Spark's Work

Running Code in Parallel

When running large, time-consuming machine learning tasks, such as 5-fold cross validation, or simply trying out different models, it is crucial to leverage parallelism which can potentially save hours and days of computing time. In this short note, I will briefly describe how to use multiprocessing to complete tasks in parallel.

Before starting, I would like to note down that multiprocessing and multithread are different. I know they are different, but I am not sure exactly how. This will probably be a topic for another day.

R

My first time running something in parallel was in R with the help of two packages - foreach and doParallel, as well as reference documents here and here.

Essentially, the tasks to be run are structured in a loop which will be run in parallel. A minimal example is given as follows.

library(foreach)
library(doParallel)

cl <- makeCluster(10) # = however many processes in parallel
registerDoParallel(cl)

foreach (i in 1:100) %dopar% {
    print(i) # the task that needs to be run in parallel
}

stopCluster(cl) # stop the clusters

Within the %dopar% loop, I typically call another function that fit some machine learning model and then also save it as a data file for further analysis later.

Python

There are many ways to do things in parallel with Python. Here I will focus on using the package multiprocessing (Recall that I had an interesting episode with its naming here).

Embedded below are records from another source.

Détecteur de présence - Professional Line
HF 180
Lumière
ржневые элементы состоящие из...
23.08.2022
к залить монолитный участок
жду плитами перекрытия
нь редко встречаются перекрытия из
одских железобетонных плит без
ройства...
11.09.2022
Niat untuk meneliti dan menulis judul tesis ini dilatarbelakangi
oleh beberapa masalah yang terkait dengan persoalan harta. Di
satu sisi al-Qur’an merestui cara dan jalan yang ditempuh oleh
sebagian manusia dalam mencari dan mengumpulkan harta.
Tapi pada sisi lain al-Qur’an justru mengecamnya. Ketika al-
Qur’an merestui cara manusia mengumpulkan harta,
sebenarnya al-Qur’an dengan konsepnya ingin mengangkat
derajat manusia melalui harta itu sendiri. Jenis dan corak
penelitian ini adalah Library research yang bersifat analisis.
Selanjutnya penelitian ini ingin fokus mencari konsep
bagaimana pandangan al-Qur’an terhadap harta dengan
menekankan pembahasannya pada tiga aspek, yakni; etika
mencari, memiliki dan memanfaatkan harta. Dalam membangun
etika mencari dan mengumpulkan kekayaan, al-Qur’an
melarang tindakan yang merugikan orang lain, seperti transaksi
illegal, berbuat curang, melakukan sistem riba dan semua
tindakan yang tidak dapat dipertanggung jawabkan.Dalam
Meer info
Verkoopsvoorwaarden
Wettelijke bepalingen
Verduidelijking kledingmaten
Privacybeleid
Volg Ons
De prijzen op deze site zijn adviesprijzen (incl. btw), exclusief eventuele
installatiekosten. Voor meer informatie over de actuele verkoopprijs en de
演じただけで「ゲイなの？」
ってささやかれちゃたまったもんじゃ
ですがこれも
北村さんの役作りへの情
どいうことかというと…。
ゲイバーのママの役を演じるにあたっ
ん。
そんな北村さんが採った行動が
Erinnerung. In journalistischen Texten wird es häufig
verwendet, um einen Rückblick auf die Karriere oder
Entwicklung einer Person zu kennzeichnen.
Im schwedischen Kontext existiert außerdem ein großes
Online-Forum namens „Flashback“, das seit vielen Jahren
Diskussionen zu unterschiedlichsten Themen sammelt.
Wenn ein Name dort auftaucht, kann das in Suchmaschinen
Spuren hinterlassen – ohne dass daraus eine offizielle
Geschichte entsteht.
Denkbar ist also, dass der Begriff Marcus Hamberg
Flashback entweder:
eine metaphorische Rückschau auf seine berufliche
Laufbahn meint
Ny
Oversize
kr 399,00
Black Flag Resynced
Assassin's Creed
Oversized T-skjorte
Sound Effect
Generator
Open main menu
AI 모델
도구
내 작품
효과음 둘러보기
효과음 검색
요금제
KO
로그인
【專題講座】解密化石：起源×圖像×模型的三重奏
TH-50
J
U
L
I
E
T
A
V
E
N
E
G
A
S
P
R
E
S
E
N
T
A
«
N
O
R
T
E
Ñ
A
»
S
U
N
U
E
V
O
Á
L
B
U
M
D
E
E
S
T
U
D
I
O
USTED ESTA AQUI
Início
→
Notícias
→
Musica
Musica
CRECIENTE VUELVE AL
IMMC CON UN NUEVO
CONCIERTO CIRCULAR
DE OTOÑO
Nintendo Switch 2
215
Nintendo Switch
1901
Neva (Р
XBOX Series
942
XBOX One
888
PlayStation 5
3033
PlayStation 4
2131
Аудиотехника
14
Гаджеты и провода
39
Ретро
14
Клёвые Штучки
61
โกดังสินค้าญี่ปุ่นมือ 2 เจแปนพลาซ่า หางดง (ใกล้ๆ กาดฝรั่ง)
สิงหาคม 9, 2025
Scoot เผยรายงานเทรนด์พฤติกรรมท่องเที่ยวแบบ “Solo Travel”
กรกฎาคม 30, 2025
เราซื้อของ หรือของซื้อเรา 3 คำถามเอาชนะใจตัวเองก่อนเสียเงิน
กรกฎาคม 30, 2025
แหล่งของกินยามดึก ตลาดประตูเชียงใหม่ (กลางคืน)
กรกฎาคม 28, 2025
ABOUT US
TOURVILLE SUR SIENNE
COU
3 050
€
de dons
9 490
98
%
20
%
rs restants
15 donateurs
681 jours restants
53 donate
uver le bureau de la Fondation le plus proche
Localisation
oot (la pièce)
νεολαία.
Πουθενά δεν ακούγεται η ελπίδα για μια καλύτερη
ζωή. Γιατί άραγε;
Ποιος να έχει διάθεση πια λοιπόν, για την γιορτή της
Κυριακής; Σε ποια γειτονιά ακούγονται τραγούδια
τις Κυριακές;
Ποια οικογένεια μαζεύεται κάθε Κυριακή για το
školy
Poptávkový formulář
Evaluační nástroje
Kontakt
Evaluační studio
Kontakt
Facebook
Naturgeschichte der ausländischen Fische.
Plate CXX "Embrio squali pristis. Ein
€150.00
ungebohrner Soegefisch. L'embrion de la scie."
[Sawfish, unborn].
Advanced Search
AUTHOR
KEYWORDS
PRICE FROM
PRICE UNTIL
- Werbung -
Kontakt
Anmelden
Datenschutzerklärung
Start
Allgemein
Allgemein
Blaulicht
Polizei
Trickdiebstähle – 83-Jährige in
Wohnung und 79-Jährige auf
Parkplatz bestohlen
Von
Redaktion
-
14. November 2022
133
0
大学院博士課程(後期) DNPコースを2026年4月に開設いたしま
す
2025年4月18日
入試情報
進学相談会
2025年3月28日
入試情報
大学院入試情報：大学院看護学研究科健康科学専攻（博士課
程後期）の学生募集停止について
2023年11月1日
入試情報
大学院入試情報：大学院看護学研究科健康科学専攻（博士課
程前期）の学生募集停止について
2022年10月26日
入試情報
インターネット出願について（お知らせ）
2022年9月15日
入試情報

An excellent reference for multiprocessing in Python is here. In Python, we can explicitly create and start processes. In addition, if we want the main function to wait for the child process to finish before proceeding, consider using the join method (it is very important that join is called correctly). A minimal example is given below.

from multiprocessing import Process

def fun(i):
    return i

def main():
    proc = []

    for i in 1:100:
        p = Process(target=fun, args=(i, ))
        p.start()
        proc.append(p)
    
    for p in proc:
        p.join()

if __name__ == '__main__':
    main()

For saving results such as a fitted model, it may be done within the fun() function. Alternatively, we may consider collecting all results in a single list and save them all together. In the latter case, we can use Manager in the multiprocessing package (an example is given here).

Julia

In Julia, multiprocessing can be accomplished with the standard package Distributed. A introductory note is given in the official documentation here. I'd like leave it to another day because I need more time to experiment with it. :)